La force, du point de vue du patronat, de ces méthodes brutales est de reléguer à la sphère du personnel les conséquences psychiatriques d’une telle gestion des salariés. Mais loin d’être une sensibilité particulière de certains travailleurs, le burn out est donc non seulement la conséquence de l’organisation contemporaines des méthodes de production, mais aussi une souffrance vécue massivement par les salariés, et qui tend à se répandre. Ainsi, 70% des salariés confient avoir l’impression d’être « une machine » (enquête CFDT), et 51% estiment que leur charge de travail est « excessive ».

Appelée précarité subjective par Danièle Linhart, ces maladies touchent la majorité des catégories professionnelles, à l’exception des patrons d’entreprise. Les ouvriers, employés, mais aussi les cadres sont victimes de burn out alors même que ces derniers jouissent généralement du point de vue des standards professionnels d’une certaine stabilité (de par un contrat à durée indéterminée ou un salaire largement au-dessus de la moyenne).

ENREGISTREMENTS DE DONNÉES -

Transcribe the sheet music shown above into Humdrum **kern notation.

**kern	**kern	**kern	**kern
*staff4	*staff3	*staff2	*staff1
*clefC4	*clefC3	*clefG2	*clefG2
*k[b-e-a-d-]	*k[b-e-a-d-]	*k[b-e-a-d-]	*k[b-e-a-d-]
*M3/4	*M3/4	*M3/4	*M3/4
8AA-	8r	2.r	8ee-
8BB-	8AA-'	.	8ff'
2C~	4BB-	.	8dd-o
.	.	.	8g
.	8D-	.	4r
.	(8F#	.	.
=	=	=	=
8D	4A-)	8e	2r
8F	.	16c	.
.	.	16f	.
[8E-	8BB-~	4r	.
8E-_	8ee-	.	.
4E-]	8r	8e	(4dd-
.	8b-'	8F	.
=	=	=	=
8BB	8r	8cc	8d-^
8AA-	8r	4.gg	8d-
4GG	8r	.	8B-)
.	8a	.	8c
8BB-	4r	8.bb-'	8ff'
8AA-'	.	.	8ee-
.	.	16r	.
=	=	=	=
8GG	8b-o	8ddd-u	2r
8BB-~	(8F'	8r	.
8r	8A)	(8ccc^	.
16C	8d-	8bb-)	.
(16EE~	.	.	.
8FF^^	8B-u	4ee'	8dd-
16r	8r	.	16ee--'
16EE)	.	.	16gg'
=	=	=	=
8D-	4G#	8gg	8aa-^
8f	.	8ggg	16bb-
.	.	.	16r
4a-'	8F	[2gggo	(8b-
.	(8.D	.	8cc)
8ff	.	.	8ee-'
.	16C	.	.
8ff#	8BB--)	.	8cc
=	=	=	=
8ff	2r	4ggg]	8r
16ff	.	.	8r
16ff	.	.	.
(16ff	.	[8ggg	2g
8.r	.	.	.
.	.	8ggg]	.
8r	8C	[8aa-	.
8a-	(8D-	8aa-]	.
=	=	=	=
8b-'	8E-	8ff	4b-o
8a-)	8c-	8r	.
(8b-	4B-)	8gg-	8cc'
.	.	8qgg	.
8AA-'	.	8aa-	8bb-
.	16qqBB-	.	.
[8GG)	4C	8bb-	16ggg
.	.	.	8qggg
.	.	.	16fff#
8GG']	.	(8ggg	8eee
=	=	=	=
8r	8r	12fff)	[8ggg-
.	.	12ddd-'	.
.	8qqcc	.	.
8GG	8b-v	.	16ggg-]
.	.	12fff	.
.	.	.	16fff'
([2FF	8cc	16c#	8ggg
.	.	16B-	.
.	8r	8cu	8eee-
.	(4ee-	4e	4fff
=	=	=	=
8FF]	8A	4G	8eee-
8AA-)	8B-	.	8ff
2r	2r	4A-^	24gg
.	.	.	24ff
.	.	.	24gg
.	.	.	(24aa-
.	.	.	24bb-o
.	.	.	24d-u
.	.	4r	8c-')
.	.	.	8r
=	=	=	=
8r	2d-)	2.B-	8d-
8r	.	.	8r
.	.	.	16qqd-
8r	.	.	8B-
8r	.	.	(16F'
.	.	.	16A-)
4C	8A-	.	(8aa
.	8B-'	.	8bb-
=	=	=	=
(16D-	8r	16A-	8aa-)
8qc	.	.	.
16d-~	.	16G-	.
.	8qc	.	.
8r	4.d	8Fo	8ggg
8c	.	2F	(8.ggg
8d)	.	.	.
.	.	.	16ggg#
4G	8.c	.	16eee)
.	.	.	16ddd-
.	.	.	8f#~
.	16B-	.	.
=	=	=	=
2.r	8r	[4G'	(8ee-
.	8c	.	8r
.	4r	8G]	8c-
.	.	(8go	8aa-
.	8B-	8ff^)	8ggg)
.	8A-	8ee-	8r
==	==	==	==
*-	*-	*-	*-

CONSIGNE -
Poursuivez le texte sur le burn out des salariés à partir de sa dernière phrase. Les enregistrements proviennent d'une autre source.

RÉSULTAT -
Mais il est évident que cette souffrance psychologique est alimentée et recoupe en partie la précarité objective. En effet, les secteurs professionnels les plus touchés par ces maladies sont ceux de la santé (42%) et du spectacle (31%). Le mouvement des gilets jaunes, largement composé de travailleurs issus de ces secteurs, n’a eu de cesse de dénoncer les conditions de travail désastreuses et les coupes budgétaires opérées par les gouvernements.

Par ailleurs, les femmes sont 8% plus touchées que les hommes par les maladies liées à l’hyperstress. D’une part car elles sont davantage exposées à la précarité financière, issue des inégalités salariales, de l’absence de perspectives professionnelles, ou de la nécessité d’élever une famille en tant que mère isolée. D’autre part car elles sont aussi davantage victimes de harcèlement moral et sexuel de la part de leur hiérarchie comme a pu le révéler le mouvement MeToo.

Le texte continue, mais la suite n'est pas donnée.